- **EXERCISE DATA**
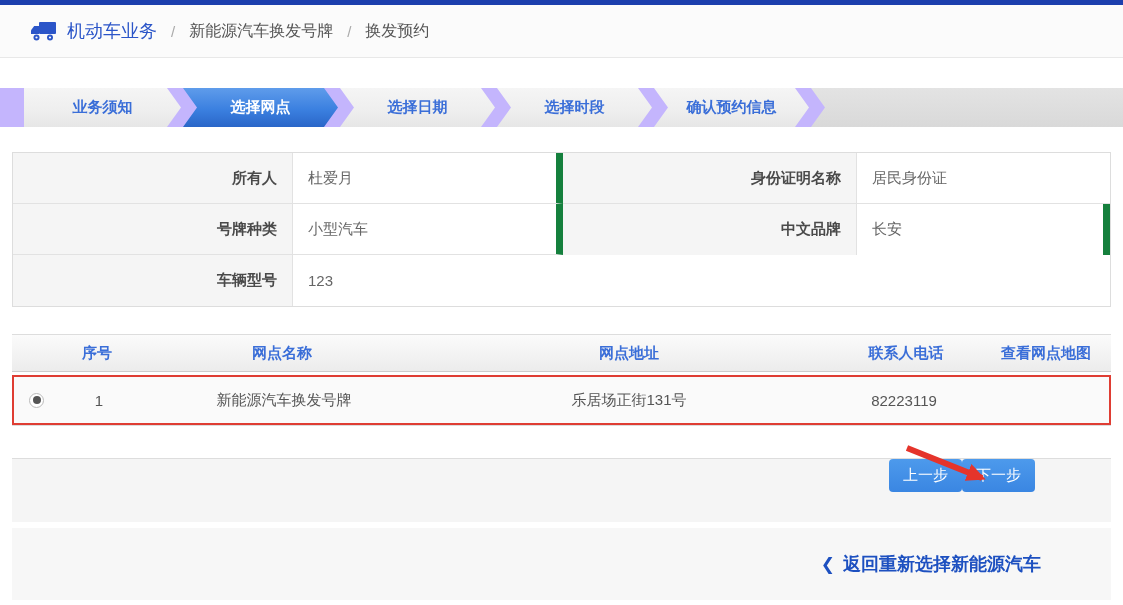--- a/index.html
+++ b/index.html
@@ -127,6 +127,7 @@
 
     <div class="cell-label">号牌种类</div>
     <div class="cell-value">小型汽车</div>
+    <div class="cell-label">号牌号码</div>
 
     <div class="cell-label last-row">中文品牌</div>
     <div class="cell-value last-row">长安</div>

- **DIRECTIONS**
Which lines of the listing contain the word "cell"? Copy each of them.

- **SOLUTION BELOW**
     <div class="cell-label">号牌种类</div>
     <div class="cell-value">小型汽车</div>
+    <div class="cell-label">号牌号码</div>
     <div class="cell-label last-row">中文品牌</div>
     <div class="cell-value last-row">长安</div>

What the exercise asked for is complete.